Désir et alternative nous asservissent en nous ballottant de l'attachement à la répulsion, de l'exaltation à la dépression, et nous cachent l'univers réel. Pour leur échapper, il faut s'en tenir à l'essence et, en toute chose spécifique, rester attentif à la Conscience qui constitue son être véritable. Alors celui qui puise sa joie en une semblable contemplation s'apaise nécessairement, la conscience de soi se réveille en absorbant la houle de l'imagination ; réel et irréel, éternel et transitoire, impureté, illusion, et ce qui est pur dans le Soi : l'univers entier qui revêtait ces formes diverses apparaît glorieux dans le miroir de la Conscience dès qu'il se confond avec sa lumière. Cette gloire universelle qui irradie des énergies infiniment variées se rattache à la gloire du Soi car, tant qu'elle ne s'enracine pas dans la certitude de l'expérience intime, elle ne donne pas souveraineté sur l'univers.
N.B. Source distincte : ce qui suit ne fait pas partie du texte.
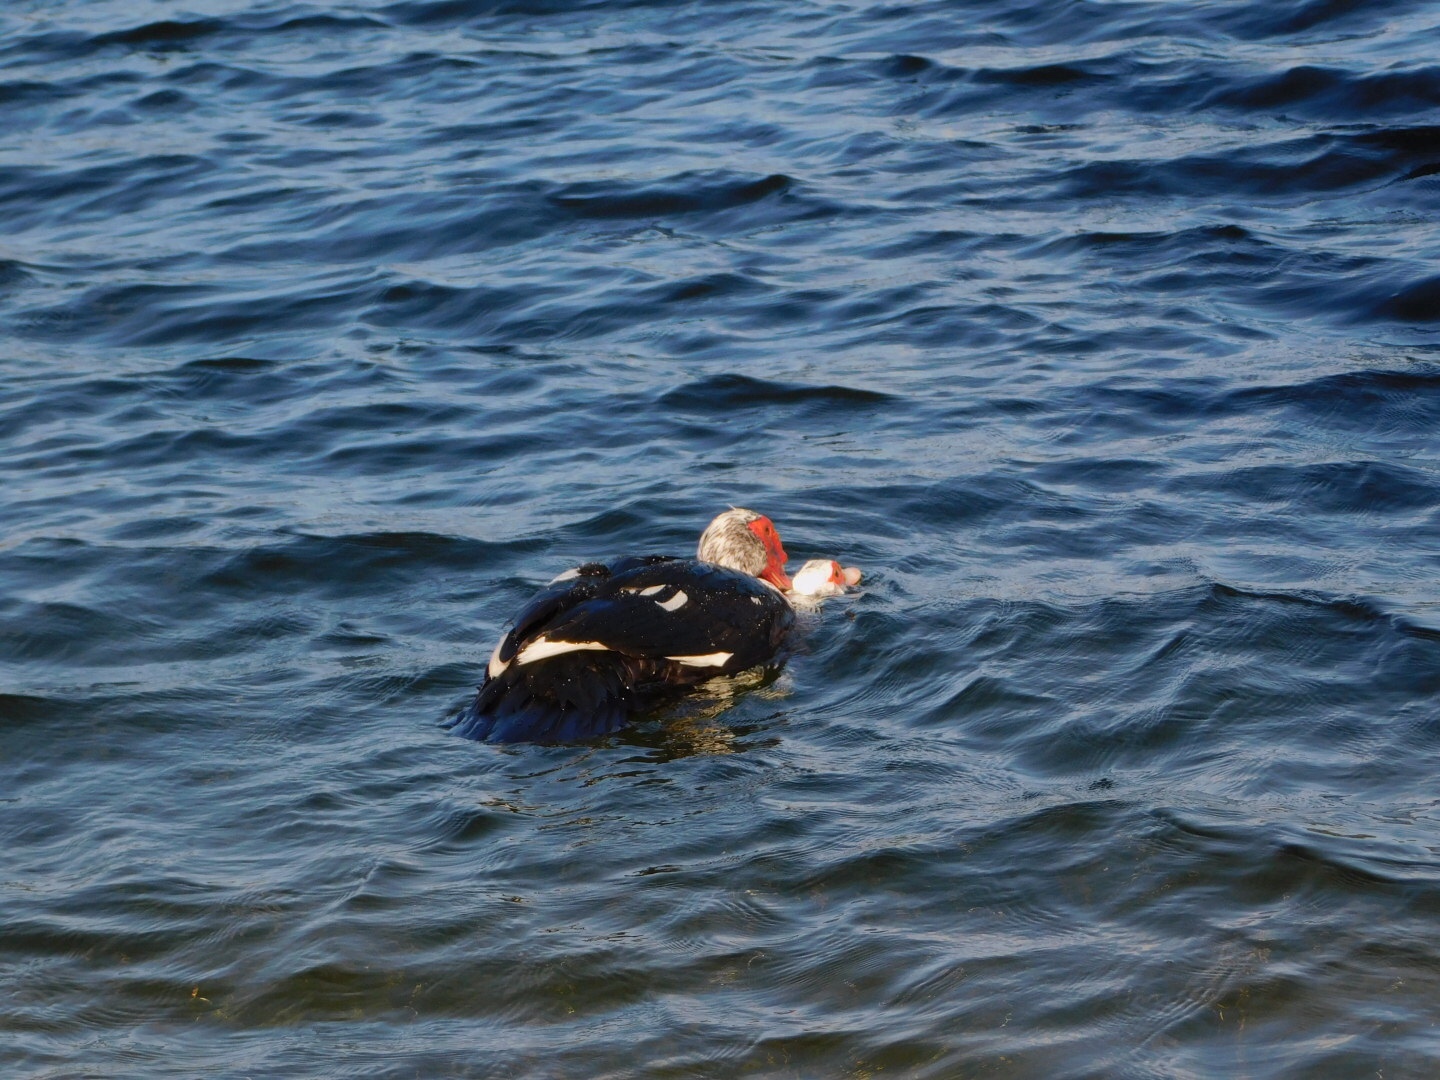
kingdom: Animalia
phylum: Chordata
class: Aves
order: Anseriformes
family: Anatidae
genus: Cairina
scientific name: Cairina moschata
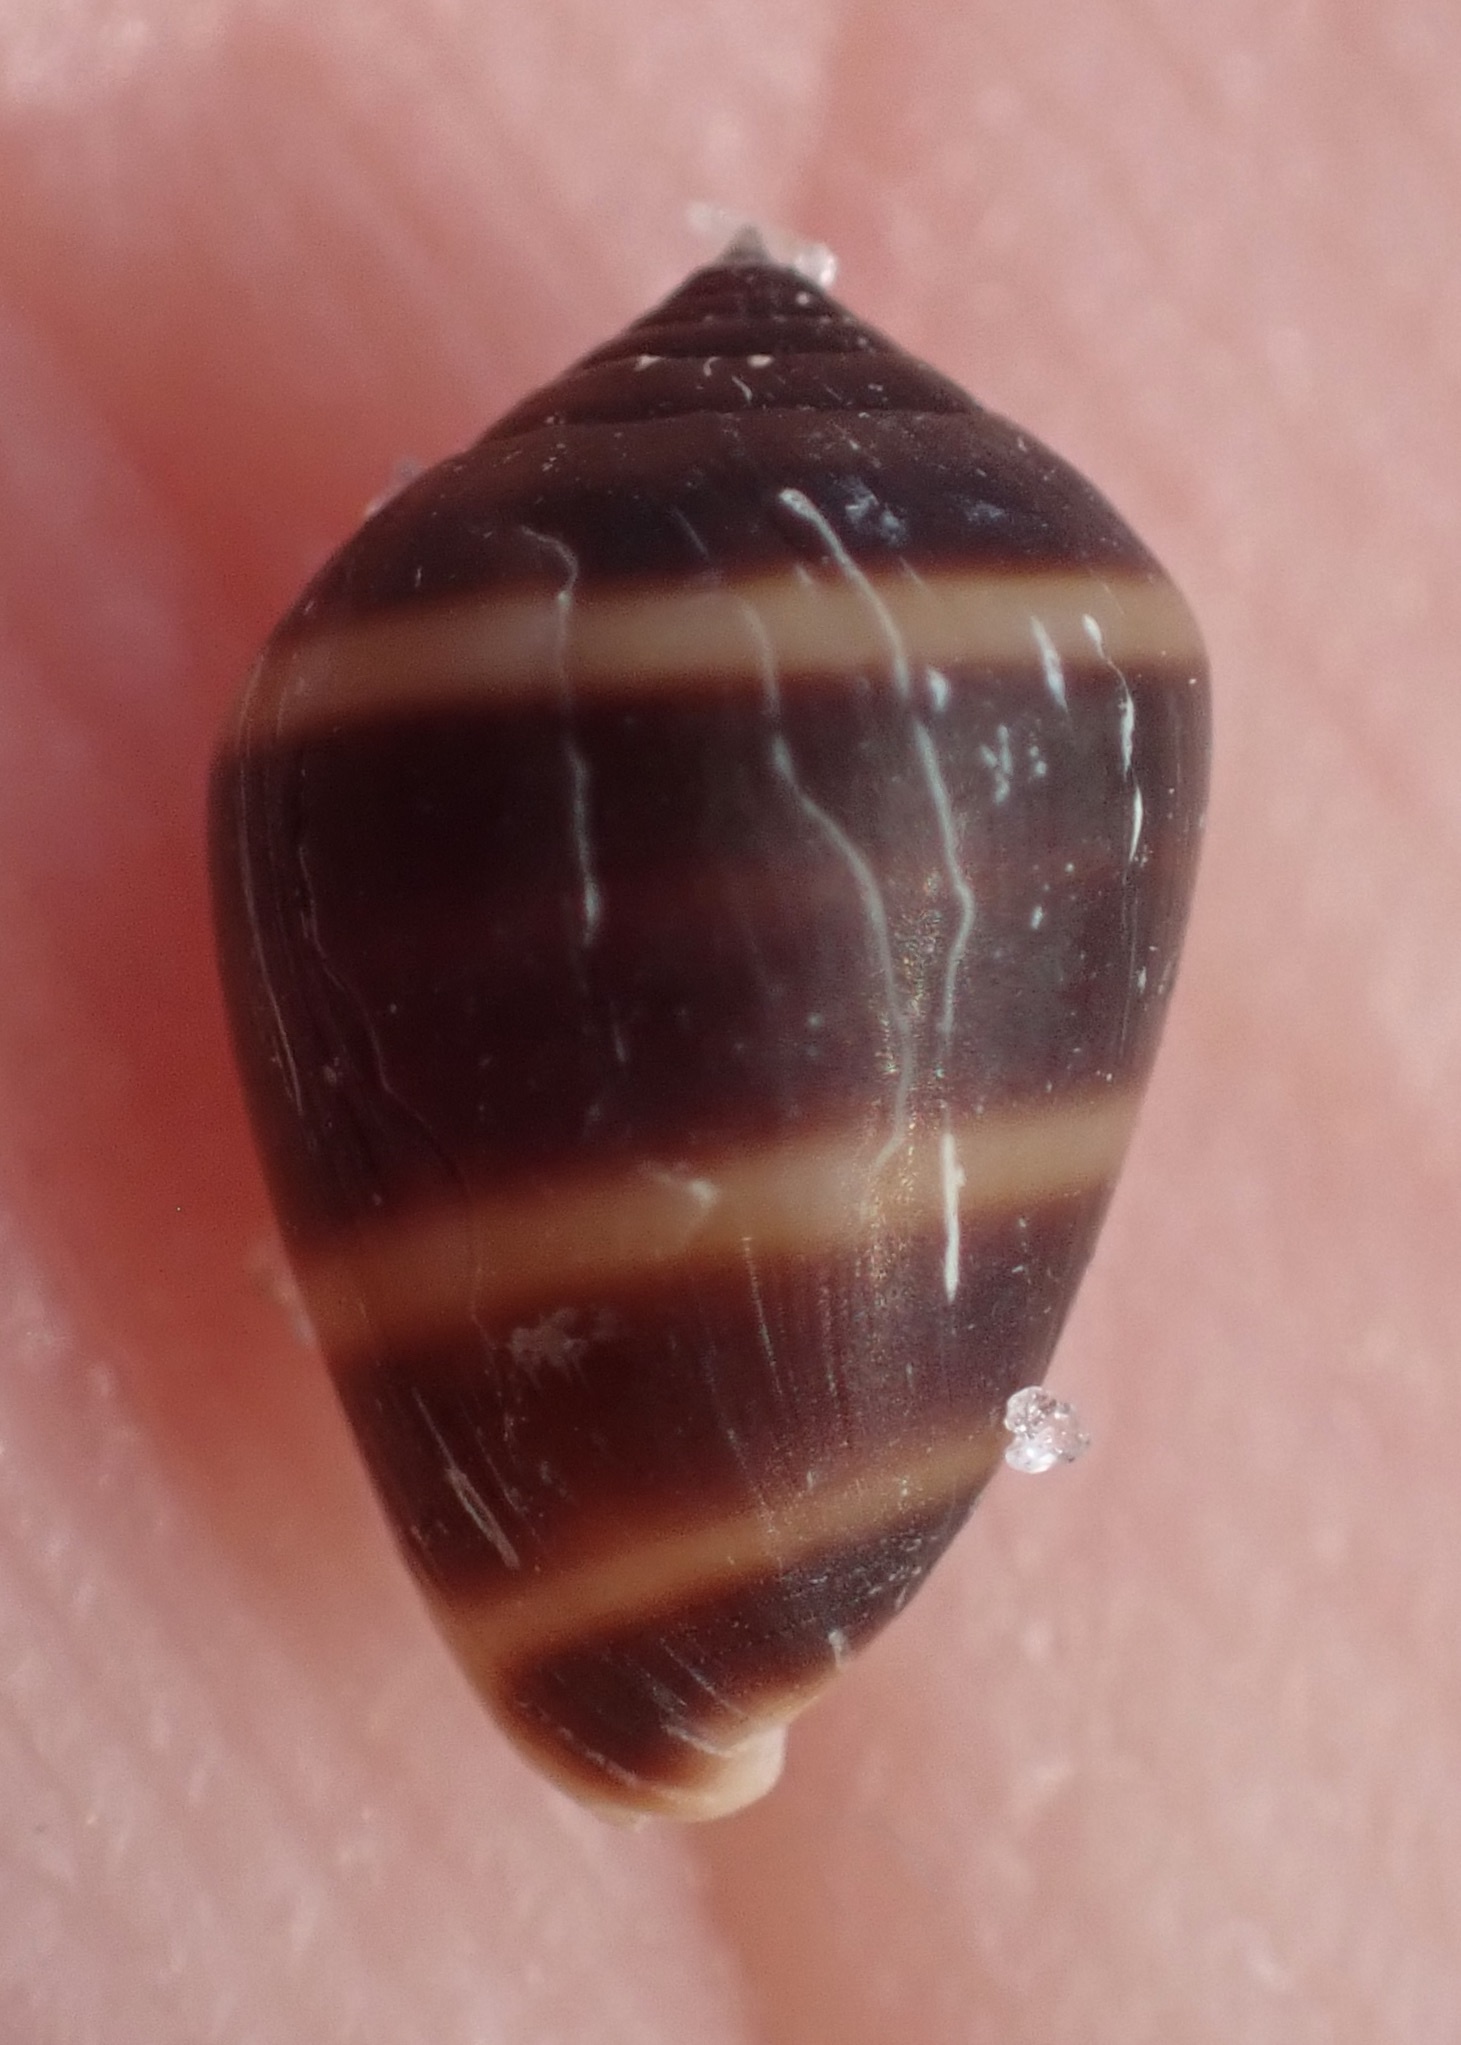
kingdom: Animalia
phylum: Mollusca
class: Gastropoda
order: Ellobiida
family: Ellobiidae
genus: Melampus
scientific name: Melampus coffea
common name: Coffee bean snail
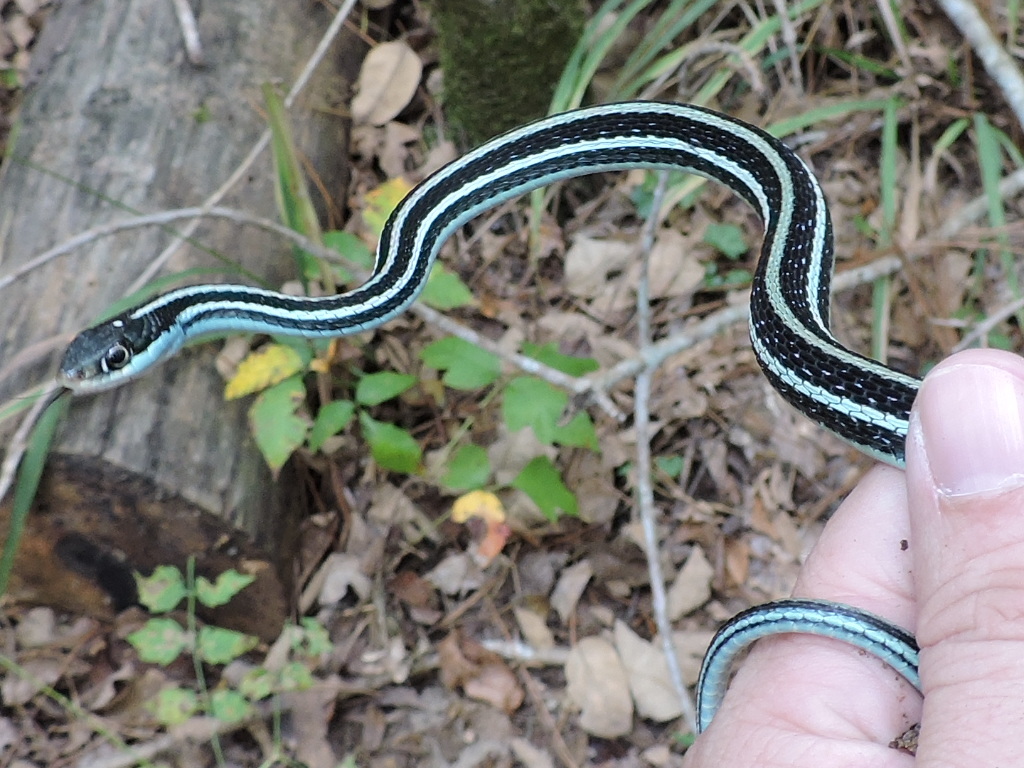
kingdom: Animalia
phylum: Chordata
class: Squamata
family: Colubridae
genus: Thamnophis
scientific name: Thamnophis proximus
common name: Western ribbon snake
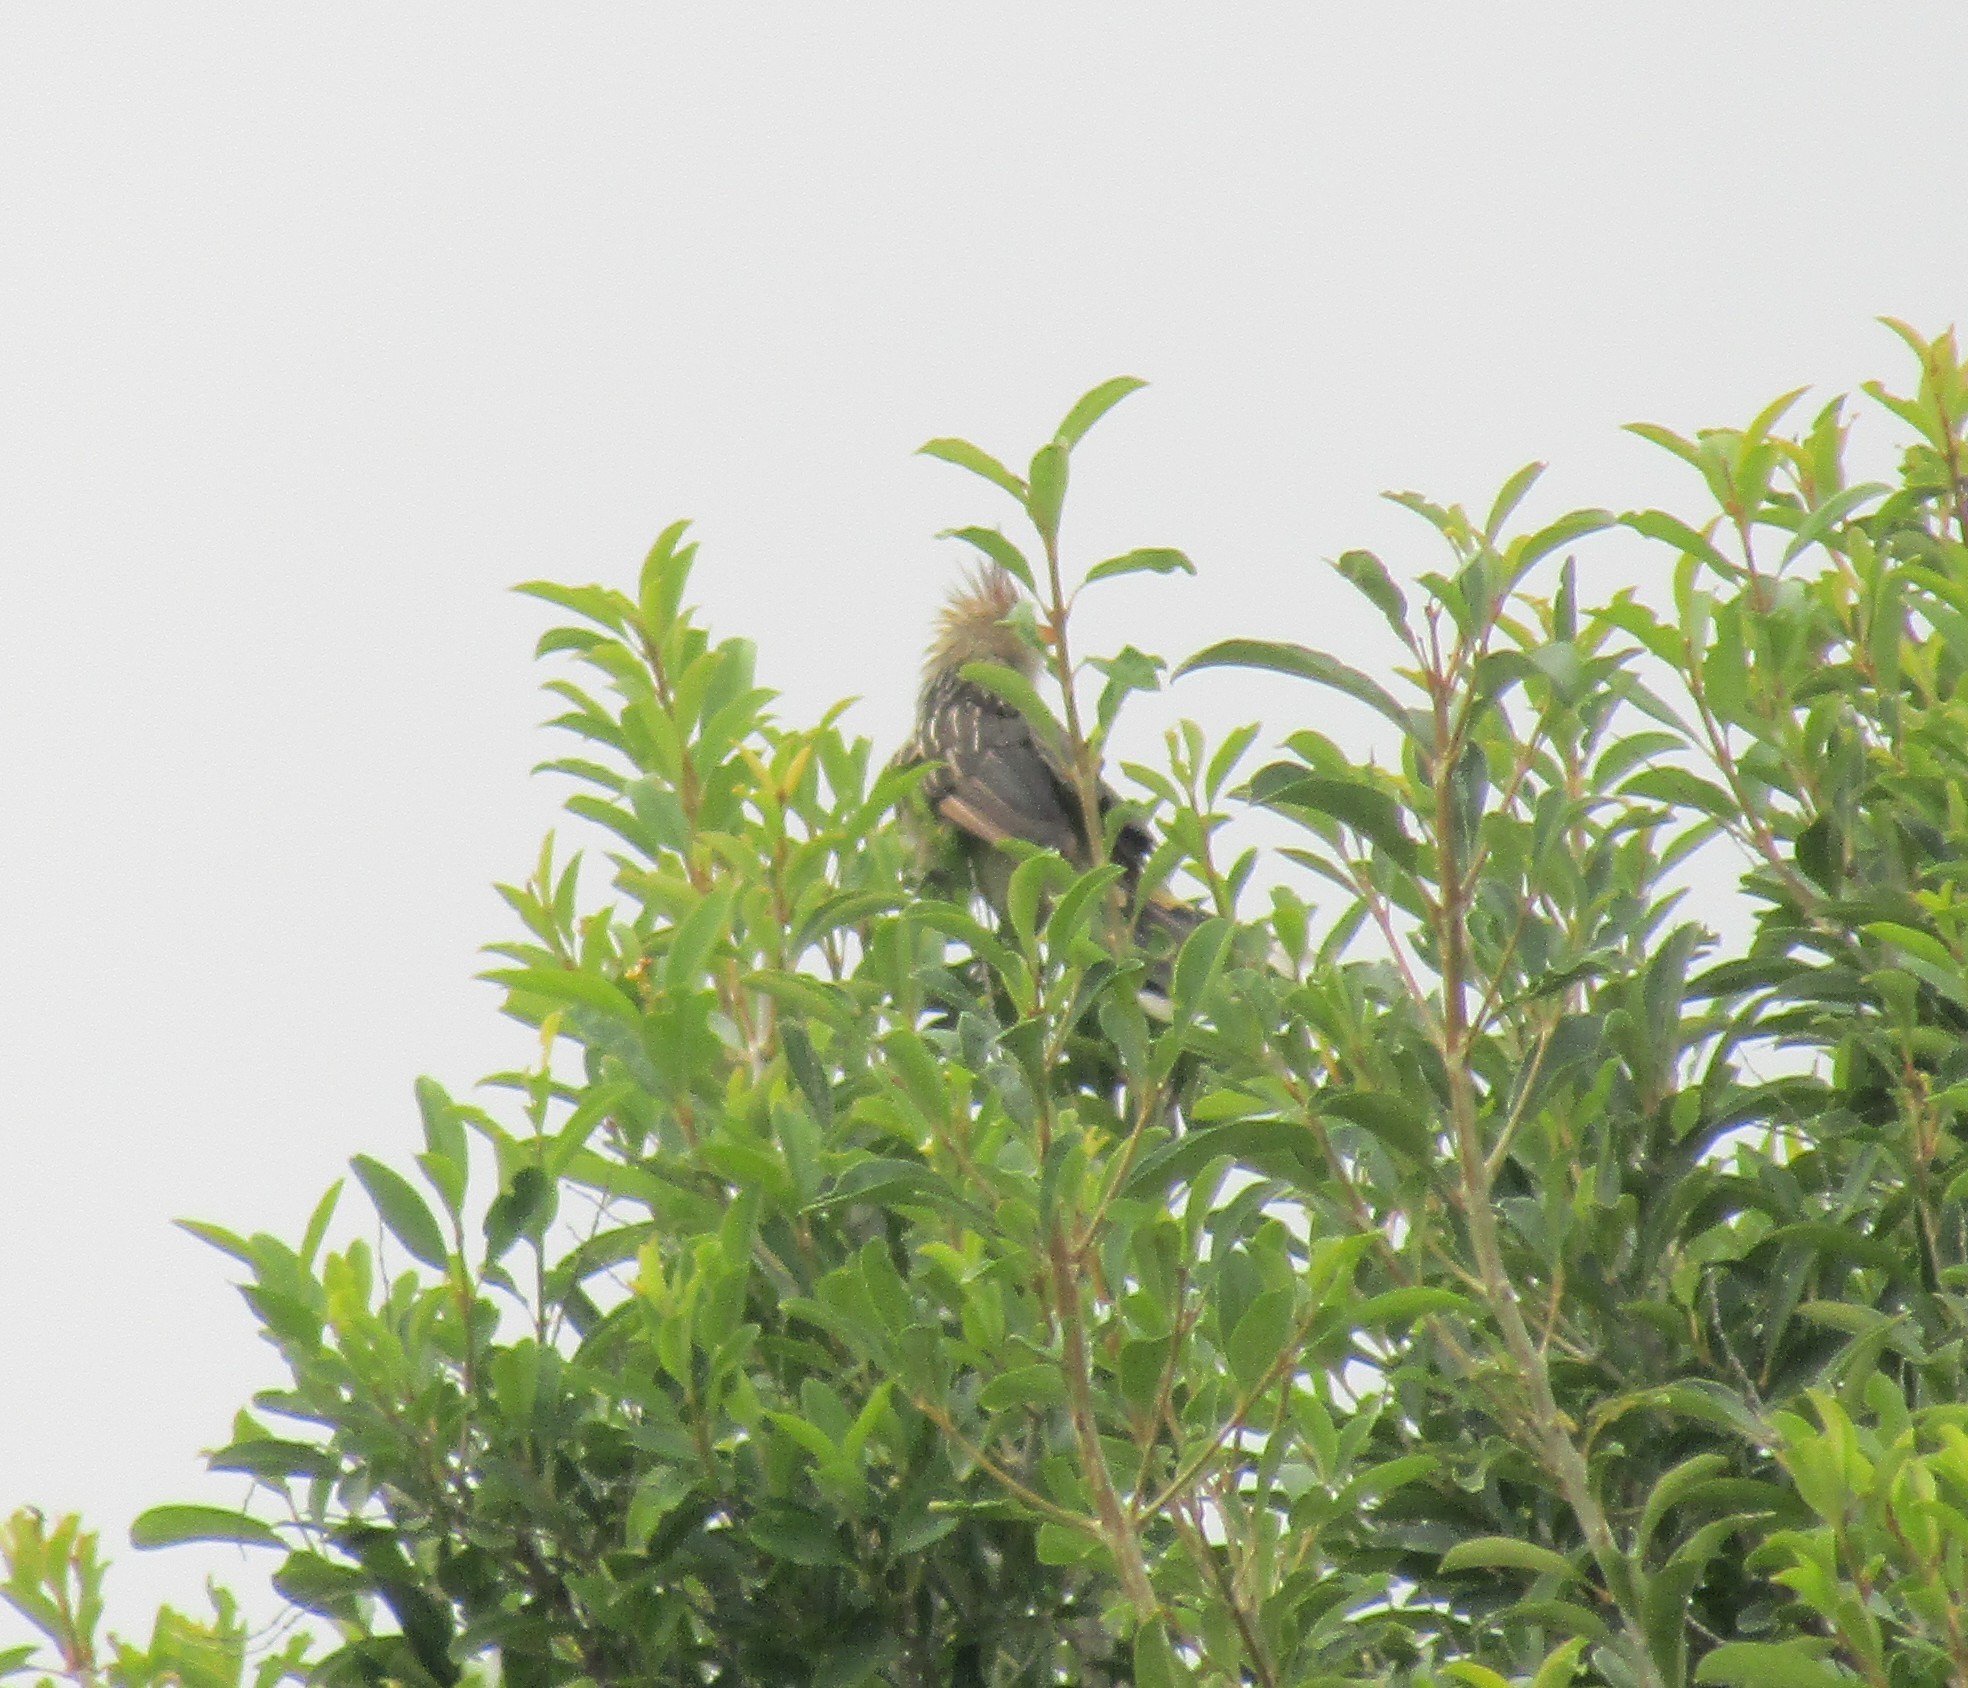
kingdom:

Mais pour que la conscience devienne le clair miroir de l'univers, il importe qu'elle soit calme, pure, c'est-il-dire lisse et unie comme lui et que sa rugosité acquise fasse place à l'état d'équilibre (samata) afin que, au point de jonction des changements, on demeure aussi immobile qu'un miroir et comme lui sans attache ni répulsion. Quand la Conscience de soi surgit et recouvre sa nature originelle, le yogi participe à l'univers total dans lequel la diversité s'unifie ; il jouit alors d'omniscience et de souveraineté à l'instar du Seigneur.